Si on prend du recul, l'évolution de cette RS5 2026 se situe presque exclusivement du côté de l'électrification. Le V6 2.9 TFSI reste dans la continuité technique de ce qu'Audi maîtrisait déjà. Le châssis progresse, la transmission reste efficace, la finition demeure irréprochable. Mais le vrai bouleversement, c'est l'ajout d'une batterie de 25,9 kWh et d'un moteur électrique de 130 kW.

Et c'est là que le positionnement devient douteux.

Face à une sportive 100 % électrique, la RS5 se retrouve en dessous en termes de réactivité pure. La délivrance de puissance, même avec 825 Nm cumulés, reste moins immédiate qu'un couple électrique disponible sans inertie, sans boîte, sans montée en régime. Le départ arrêté est efficace, mais pas aussi brutal ni aussi simple qu'avec une électrique bien née.

Dans le même temps, elle conserve les contraintes du thermique : entretien plus complexe, architecture lourde, gestion thermique sophistiquée, sonorité devenue filtrée et peu expressive.

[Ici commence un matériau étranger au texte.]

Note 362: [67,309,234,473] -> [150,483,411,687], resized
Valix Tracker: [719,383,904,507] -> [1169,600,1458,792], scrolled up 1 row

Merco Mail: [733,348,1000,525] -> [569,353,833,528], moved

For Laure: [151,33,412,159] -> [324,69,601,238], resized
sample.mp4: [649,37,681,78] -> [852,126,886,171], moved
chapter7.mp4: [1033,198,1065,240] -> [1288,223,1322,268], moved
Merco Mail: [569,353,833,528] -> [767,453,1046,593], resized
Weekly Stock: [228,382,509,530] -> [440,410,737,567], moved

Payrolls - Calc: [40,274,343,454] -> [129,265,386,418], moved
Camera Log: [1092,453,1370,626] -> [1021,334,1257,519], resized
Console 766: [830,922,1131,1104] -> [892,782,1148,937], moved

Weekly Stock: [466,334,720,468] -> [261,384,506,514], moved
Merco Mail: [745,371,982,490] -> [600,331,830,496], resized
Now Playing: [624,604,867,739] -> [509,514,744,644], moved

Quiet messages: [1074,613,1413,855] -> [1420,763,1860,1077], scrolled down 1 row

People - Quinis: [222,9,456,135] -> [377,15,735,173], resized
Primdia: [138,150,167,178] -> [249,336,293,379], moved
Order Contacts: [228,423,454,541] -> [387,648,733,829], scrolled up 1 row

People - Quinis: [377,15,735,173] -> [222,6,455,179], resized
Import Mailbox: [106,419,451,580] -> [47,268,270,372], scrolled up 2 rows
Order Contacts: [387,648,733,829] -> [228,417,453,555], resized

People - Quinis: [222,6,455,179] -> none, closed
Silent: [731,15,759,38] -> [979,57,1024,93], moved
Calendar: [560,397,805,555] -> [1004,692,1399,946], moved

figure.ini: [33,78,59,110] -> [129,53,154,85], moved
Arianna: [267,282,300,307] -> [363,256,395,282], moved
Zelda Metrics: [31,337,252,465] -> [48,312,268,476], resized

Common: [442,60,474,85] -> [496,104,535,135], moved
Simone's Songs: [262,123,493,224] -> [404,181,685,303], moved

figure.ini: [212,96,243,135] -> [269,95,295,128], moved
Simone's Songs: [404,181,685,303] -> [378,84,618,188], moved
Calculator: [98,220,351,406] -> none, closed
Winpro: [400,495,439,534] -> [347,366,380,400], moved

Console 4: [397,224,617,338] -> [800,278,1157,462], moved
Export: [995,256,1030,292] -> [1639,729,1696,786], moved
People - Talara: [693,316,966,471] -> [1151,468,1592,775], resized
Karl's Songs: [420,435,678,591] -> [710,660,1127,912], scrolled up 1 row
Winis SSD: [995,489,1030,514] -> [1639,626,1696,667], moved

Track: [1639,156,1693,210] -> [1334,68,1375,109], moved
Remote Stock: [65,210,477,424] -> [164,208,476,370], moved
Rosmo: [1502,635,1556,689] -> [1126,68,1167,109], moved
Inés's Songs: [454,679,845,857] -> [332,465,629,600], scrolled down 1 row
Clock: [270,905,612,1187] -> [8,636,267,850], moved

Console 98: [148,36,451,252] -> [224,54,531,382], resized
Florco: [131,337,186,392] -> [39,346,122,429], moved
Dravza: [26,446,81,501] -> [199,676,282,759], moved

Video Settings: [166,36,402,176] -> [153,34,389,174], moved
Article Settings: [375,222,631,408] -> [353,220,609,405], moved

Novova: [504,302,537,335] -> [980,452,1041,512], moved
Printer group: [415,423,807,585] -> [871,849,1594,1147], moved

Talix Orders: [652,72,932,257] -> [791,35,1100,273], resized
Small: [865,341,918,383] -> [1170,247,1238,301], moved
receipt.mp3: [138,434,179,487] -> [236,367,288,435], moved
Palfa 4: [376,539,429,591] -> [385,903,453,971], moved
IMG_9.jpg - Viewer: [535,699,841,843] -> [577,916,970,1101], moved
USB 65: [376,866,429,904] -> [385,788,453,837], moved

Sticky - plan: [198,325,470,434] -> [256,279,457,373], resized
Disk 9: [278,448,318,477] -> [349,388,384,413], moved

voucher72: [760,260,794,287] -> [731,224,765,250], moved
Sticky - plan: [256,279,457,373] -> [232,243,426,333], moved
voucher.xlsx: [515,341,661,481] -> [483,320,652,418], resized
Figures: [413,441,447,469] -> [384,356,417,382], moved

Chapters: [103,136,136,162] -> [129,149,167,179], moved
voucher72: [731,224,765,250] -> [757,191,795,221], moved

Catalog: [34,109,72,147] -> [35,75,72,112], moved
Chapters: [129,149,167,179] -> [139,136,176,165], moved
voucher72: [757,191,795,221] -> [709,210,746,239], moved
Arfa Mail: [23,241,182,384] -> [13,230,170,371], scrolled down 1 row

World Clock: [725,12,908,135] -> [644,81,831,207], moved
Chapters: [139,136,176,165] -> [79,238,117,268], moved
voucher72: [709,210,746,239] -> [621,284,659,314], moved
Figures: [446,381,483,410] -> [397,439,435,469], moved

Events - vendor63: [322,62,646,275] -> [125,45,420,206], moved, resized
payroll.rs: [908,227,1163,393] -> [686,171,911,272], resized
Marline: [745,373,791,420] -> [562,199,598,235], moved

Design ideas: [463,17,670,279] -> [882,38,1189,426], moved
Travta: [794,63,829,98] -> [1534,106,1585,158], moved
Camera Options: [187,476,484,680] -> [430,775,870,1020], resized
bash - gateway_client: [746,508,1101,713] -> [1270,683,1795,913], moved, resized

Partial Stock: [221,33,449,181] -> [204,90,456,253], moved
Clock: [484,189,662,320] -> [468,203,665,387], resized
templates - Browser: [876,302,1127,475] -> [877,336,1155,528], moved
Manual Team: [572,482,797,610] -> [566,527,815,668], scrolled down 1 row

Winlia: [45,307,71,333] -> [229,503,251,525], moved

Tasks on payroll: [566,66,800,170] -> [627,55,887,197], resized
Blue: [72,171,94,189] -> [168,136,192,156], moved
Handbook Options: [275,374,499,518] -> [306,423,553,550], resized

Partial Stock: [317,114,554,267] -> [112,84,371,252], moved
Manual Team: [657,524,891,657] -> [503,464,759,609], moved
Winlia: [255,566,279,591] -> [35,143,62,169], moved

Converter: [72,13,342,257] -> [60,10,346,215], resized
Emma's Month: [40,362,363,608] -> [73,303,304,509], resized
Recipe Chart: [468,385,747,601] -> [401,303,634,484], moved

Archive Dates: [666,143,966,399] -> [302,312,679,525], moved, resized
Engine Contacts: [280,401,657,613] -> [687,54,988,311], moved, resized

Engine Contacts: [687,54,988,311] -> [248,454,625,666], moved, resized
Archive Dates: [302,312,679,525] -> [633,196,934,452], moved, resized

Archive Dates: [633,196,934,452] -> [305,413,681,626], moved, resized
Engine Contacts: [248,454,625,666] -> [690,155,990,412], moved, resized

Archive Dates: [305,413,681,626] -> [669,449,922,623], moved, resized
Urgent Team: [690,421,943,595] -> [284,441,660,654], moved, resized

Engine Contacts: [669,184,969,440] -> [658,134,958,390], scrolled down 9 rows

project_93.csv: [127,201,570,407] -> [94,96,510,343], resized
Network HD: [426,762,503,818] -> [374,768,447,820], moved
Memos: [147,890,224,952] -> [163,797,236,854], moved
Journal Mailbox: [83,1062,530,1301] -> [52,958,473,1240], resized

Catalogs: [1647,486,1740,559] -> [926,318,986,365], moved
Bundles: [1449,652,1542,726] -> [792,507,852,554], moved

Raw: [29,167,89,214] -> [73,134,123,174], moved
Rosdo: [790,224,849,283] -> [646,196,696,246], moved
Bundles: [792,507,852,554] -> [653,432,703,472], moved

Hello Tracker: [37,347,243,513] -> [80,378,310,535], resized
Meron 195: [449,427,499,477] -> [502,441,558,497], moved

L'hybridation ajoute encore du poids, encore de la complexité, sans rendre l'auto réellement plus légère ou plus vivante.

Au final, cette RS5 cumule les inconvénients des deux mondes plus qu'elle n'en combine les qualités. Elle est plus lourde qu'avant, moins mécanique dans son ressenti, et pas aussi radicale qu'une électrique moderne en performance pure.

Elle évolue, oui. Mais principalement pour s'adapter. Pas pour redevenir une référence incontestable.